Changes in ROS generation ratio across the single and combined drug groups. (A) The proportion of Dihydrorhodamine 123 oxidized by ROS in the control and experimental groups and related statistical analysis. (B) In flow cytometry analysis, the abscissa represents the relative fluorescence intensity and the ordinate represents the spore count. The brown area represents the percentage of spores (P3) with emitted fluorescence after Dihydrorhodamine 123 was oxidized to Rhodamine 123. The peak value in the brown area indicates the largest number of oxidized spores under the corresponding fluorescence intensity. TAC, tacrolimus; EVL, everolimus; ITR, itraconazole; VRC, voriconazole; POS, posaconazole. *P < 0.05; ns, no significance.

Figure 3

The evaluation of efflux pump function. The effect of TAC combined with azoles on the Rhodamine 6G outflow of S. apiospermum (L12E). The extracellular Rhodamine 6G concentration of S. apiospermum (L12E) was determined using spectrophotometry. Energy-dependent Rhodamine 6G efflux was quantified by adding glucose, azole, and TAC with Rhodamine 6G (10 mM) or Rhodamine 6G (10 mM) in glucose-free PBS and measuring the absorbance of the supernatant at 488 nm. TAC, tacrolimus; EVL, everolimus; ITR, itraconazole; VRC, voriconazole; POS, posaconazole.
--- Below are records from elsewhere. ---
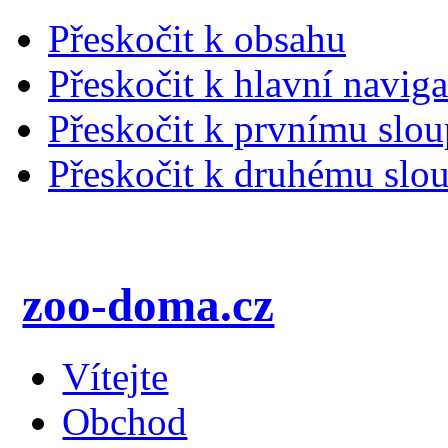
Přeskočit k obsahu
Přeskočit k hlavní naviga
Přeskočit k prvnímu slou
Přeskočit k druhému slou
zoo-doma.cz
Vítejte
Obchod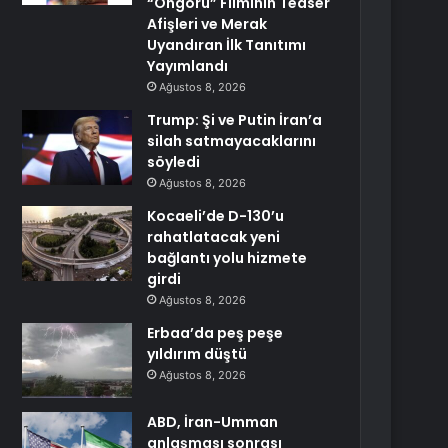
“Öngörü” Filminin Teaser
Afişleri ve Merak
Uyandıran İlk Tanıtımı
Yayımlandı
Ağustos 8, 2026
Trump: Şi ve Putin İran’a
silah satmayacaklarını
söyledi
Ağustos 8, 2026
Kocaeli’de D-130’u
rahatlatacak yeni
bağlantı yolu hizmete
girdi
Ağustos 8, 2026
Erbaa’da peş peşe
yıldırım düştü
Ağustos 8, 2026
ABD, İran-Umman
anlaşması sonrası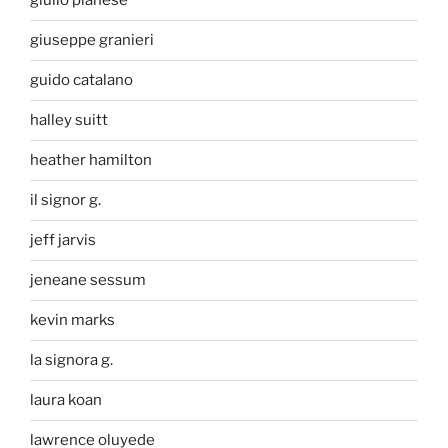
giulio pianese
giuseppe granieri
guido catalano
halley suitt
heather hamilton
il signor g.
jeff jarvis
jeneane sessum
kevin marks
la signora g.
laura koan
lawrence oluyede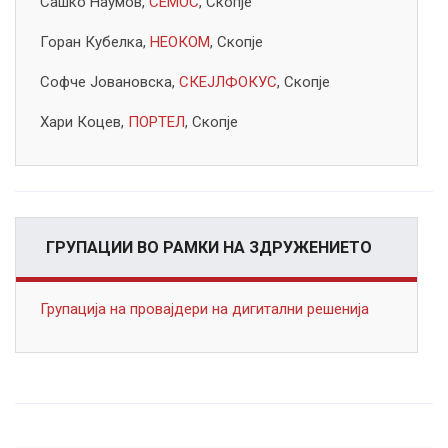
Сашко Наумов,
СЕМОС
, Скопје
Горан Кубелка,
НЕОКОМ
, Скопје
Софче Јовановска,
СКЕЈЛФОКУС
, Скопје
Хари Коцев,
ПОРТЕЛ
, Скопје
ГРУПАЦИИ ВО РАМКИ НА ЗДРУЖЕНИЕТО
Групација на провајдери на дигитални решенија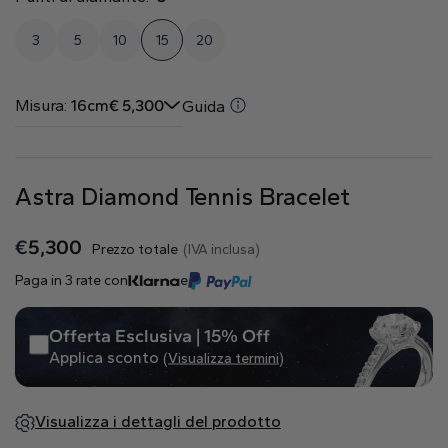
Naturale
3
5
10
15
20
Crea il tuo
Anello con diamante
Misura:
16cm
€
5,300
Guida
Pendente con diamante
Smeraldo
Goccia
Radiant
Astra Diamond Tennis Bracelet
€
5,300
Prezzo totale
(IVA inclusa)
Paga in 3 rate con
e
Princess
Marquise
Asscher
Offerta Esclusiva | 15% Off
Applica sconto
(Visualizza termini)
Visualizza i dettagli del prodotto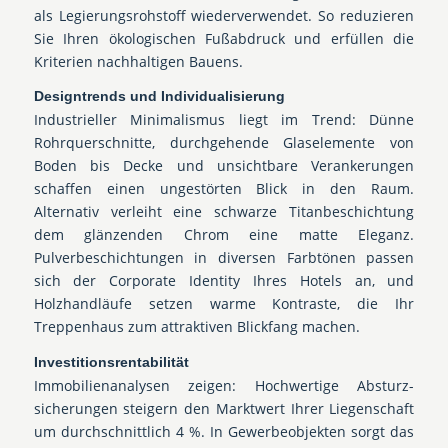
als Legierungsrohstoff wiederverwendet. So reduzieren
Sie Ihren ökologischen Fußabdruck und erfüllen die
Kriterien nachhaltigen Bauens.
Designtrends und Individualisierung
Industrieller Minimalismus liegt im Trend: Dünne
Rohrquerschnitte, durchgehende Glas­elemente von
Boden bis Decke und unsichtbare Verankerungen
schaffen einen ungestörten Blick in den Raum.
Alternativ verleiht eine schwarze Titanbeschichtung
dem glänzenden Chrom eine matte Eleganz.
Pulverbeschichtungen in diversen Farbtönen passen
sich der Corporate Identity Ihres Hotels an, und
Holzhandläufe setzen warme Kontraste, die Ihr
Treppenhaus zum attraktiven Blickfang machen.
Investitionsrentabilität
Immobilien­analysen zeigen: Hochwertige Absturz­
sicherungen steigern den Marktwert Ihrer Liegenschaft
um durchschnittlich 4 %. In Gewerbeobjekten sorgt das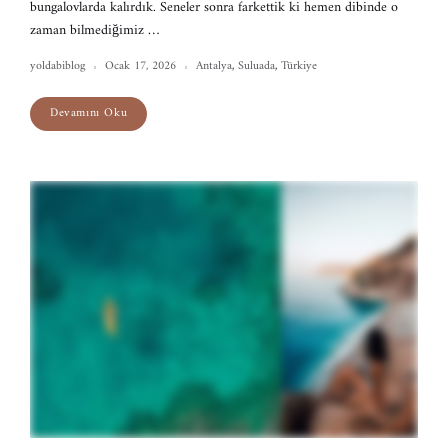
bungalovlarda kalırdık. Seneler sonra farkettik ki hemen dibinde o
zaman bilmediğimiz …
yoldabiblog
Ocak 17, 2026
Antalya
,
Suluada
,
Türkiye
Devamını Oku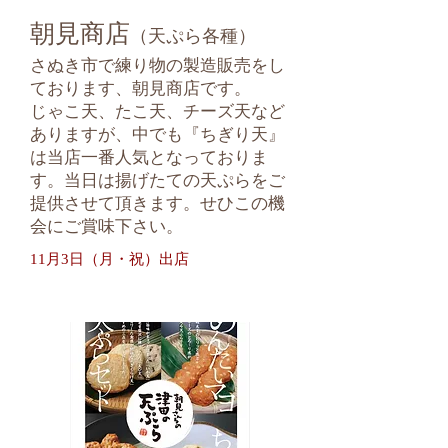
朝見商店
（天ぷら各種）
さぬき市で練り物の製造販売をし
ております、朝見商店です。
じゃこ天、たこ天、チーズ天など
ありますが、中でも『ちぎり天』
は当店一番人気となっておりま
す。当日は揚げたての天ぷらをご
提供させて頂きます。せひこの機
会にご賞味下さい。
11月3日（月・祝）出店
The values represent the mean and SD of three independent experiments.

Figure 4

The effect of drug treatment on apoptosis. (A) The proportion of spores undergoing apoptosis at different stages of apoptosis in the control group and the experimental group and related statistical analysis. (B) In flow cytometry analysis, Annexin-V-FITC and PI fluorescents emit different wavelengths of fluorescence in the early and late stages of apoptosis. The lower left quadrant represents living cells; the upper left quadrant represents early apoptotic cells; the upper right quadrant represents necrotic and late apoptotic cells. TAC, tacrolimus; EVL, everolimus; ITR, itraconazole; VRC, voriconazole; POS, posaconazole. *P < 0.05; **P < 0.01; ns, no significance.

Figure 5

The survival curves of larvae infected with Scedosporium after different interventions. (A) TAC group (B) EVL group. G. mellonella infected with Scedosporium. Tacrolimus, everolimus, and azoles alone or in combination with tacrolimus or everolimus can significantly improve the survival rate of larvae. Tacrolimus and everolimus combined with azoles showed a synergistic effect on Scedosporium infection. TAC, tacrolimus; EVL, everolimus; ITR, itraconazole; VRC, voriconazole; POS, posaconazole. *P < 0.05; **P < 0.01; ***P = 0.0001; ****P < 0.0001; ns, no significance.